* **Prompt**
Check each statement against the excerpt on why people voted for Trump. Answer yes or no, and quote the exact words from the excerpt that decide it. 1. The writer voted for Candidate Harris. 2. The chart showed Candidate Obama receiving 42% of the white vote in 2008. 3. This year's exit polls put Candidate Harris at 41% of the white vote.

* **Source excerpt**
··········
In our view, the reasons go on and on and on. But so does Blue denial.

BAYOUS: Why would anyone have voted for Trump?

THURSDAY, NOVEMBER 21, 2024

The possible reasons go on and on: Just for the record, the madness has always been general. The madness is bred in the bone.

We actually aren't "the rational animal"—and that's even true Over Here, within our own Blue America.

Irrational conduct belongs to us too! Such conduct has been widely observed as we Blues have tried to answer this question:

Why in the world would anyone have voted for Candidate Trump?

For the record, we ourselves didn't vote for Trump. We voted for Candidate Harris. 

A whole lot of people did vote for Trump. Here's where the total currently stands, according to The Cook Political Report:

Nationwide popular vote (to date), 2024
Candidate Trump: 76,898,763 (49.87%)
Candidate Harris: 74,391,431 (48.25%)

Eventually, the record will show that more than 77 million people voted for Candidate Trump. 

Most likely, that will be slightly less than half the electorate. But it's still a lot of people, spread across the vast expanse of the planet's fourth largest nation

A lot of people voted for Trump—but why in the world did they do that? Here's what happened when Thom Hartmann, a good, decent person, answered a version of that question on C-Span's Washington Journal.

The moderator posted a graphic. Her question then went like this:

MODERATOR (11/17/24): I'll go back to something you mentioned earlier. You mentioned that, since the 1960s, the Democrats have been the party that supports racial minorities, according to your assessment. But also, I want to look at this chart here about the distribution of white voters in particular. 

The Democrats have not won the vote among white Americans since 1964. Overwhelmingly over the years, white voters have voted Republican, and Democrats have lost support among white voters even since Barack Obama in 2008. And what do you think that means for the future of the party and the party's dynamics?

To see this full exchange, you can click this link. After that, you should skip ahead to the eight-minute mark.

That was the moderator's question. For the record, the chart showed Candidate Obama receiving 43% of the white vote in 2008, with Candidate Biden receiving 42% of the white vote in 2020.

As the chart's fine print disclosed, those numbers were estimates, based on (imprecise) exit polls. According to this year's exit polls, Candidate Harris received 41% of the white vote—and yes, allowing for possible errors in these estimates, that's a drop from the percentage Obama received in 2008.

Indeed, according to this year's exit polls, white voters favored Candidate Trump over Candidate Harris, 57%-41%. We wouldn't call that margin "overwhelming," which may not be what the moderator meant. But that's where the numbers stand, such as the numbers are.

As the Republican candidate always does, Candidate Trump did win a clear majority of the white vote this year. For the record, he also won a fair amount of non-white votes—and more than 77 million individuals voted for him nationwide.

Again, why in the world did people do that? Hartmann gave a lengthy answer to the moderator's question. Below, you see where the answer began, and you can also see where it ended:

HARTMANN (continuing directly): Well, I think what that reflects is the deep racism that is still extant among white people in America, you know. And certainly, the Trump presidency, and even his successful campaign in 2016, frankly shocked me.
··········
* **Provided material**
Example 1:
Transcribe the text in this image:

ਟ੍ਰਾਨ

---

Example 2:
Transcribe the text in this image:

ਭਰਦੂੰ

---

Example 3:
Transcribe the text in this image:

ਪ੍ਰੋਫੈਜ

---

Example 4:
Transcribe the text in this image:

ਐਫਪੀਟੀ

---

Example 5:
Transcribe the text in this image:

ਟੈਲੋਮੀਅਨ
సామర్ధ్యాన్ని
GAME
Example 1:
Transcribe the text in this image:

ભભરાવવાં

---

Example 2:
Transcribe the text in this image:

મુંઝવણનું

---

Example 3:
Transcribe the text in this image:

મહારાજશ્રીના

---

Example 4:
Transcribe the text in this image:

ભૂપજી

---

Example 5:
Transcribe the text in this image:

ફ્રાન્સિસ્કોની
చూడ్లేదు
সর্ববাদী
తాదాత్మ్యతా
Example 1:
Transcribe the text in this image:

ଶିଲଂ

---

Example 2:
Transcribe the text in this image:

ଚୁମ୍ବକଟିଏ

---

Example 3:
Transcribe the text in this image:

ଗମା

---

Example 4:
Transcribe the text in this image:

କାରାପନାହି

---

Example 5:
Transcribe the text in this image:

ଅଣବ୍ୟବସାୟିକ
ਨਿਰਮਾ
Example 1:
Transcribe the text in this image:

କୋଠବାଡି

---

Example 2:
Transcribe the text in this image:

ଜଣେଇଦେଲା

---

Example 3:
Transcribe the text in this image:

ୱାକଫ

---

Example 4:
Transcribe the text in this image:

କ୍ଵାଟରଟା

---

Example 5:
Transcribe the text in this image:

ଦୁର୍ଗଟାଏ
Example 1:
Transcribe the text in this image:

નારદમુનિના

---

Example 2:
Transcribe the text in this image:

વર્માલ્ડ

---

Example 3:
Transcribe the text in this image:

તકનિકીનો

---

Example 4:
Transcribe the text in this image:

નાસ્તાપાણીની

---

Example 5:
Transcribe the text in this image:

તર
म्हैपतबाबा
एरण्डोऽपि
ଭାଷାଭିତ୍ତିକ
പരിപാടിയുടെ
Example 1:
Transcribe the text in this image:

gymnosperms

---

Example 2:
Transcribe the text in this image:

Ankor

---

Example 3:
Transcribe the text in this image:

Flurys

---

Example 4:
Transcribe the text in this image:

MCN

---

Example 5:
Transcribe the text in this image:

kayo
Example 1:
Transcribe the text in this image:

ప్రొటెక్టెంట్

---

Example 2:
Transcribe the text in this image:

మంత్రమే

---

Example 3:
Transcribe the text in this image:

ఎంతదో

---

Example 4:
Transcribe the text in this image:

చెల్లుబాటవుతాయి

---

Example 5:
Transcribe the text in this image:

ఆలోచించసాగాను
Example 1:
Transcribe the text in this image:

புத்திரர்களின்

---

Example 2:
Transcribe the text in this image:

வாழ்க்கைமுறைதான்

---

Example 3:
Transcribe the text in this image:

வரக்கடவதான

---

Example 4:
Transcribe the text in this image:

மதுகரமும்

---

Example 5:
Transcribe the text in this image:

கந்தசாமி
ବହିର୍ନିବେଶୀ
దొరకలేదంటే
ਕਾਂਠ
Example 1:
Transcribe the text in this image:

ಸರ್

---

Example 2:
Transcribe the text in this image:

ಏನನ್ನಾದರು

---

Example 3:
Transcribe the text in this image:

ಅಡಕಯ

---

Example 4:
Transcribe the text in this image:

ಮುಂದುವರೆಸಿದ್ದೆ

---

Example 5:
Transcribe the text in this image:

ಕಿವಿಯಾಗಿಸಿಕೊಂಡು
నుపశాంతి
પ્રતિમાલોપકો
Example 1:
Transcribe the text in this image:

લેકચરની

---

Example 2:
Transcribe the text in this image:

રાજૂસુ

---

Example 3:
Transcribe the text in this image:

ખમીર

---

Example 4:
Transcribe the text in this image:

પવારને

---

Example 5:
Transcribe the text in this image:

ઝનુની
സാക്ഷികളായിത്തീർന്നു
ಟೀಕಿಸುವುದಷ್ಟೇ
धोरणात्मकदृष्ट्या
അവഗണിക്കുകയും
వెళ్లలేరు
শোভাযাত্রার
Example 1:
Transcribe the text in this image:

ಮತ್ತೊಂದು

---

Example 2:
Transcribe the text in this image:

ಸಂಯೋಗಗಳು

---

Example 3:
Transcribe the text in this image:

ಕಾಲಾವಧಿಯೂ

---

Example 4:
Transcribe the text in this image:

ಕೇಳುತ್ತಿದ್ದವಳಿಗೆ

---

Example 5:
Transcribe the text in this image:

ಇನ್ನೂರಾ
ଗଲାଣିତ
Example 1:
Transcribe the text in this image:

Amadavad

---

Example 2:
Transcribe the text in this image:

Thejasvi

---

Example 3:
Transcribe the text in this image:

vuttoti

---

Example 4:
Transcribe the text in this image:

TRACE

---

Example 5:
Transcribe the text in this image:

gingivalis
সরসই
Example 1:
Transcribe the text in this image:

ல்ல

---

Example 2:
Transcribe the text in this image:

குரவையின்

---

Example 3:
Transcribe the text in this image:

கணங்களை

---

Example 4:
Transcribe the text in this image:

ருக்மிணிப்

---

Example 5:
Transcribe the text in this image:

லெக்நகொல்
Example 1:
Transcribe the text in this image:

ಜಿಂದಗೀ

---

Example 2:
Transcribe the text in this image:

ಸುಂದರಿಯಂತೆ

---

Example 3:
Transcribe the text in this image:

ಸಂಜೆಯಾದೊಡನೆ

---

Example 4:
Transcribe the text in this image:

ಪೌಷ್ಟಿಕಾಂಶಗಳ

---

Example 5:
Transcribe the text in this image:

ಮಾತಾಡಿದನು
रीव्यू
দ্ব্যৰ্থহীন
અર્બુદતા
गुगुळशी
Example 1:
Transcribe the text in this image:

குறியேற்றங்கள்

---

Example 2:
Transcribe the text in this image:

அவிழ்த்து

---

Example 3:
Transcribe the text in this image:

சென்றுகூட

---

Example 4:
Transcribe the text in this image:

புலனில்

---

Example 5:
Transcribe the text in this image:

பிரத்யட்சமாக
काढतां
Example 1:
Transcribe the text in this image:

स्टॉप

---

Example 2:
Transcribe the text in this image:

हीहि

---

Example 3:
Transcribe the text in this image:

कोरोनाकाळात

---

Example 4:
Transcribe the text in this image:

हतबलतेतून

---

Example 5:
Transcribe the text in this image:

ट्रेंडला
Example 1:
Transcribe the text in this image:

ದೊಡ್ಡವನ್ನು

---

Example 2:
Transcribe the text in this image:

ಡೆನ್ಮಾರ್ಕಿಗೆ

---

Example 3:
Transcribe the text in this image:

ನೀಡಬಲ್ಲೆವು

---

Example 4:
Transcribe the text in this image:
··········
* **The result**
1. Yes: "We voted for Candidate Harris."
2. No: "the chart showed Candidate Obama receiving 43% of the white vote in 2008"
3. Yes: "According to this year's exit polls, Candidate Harris received 41% of the white vote"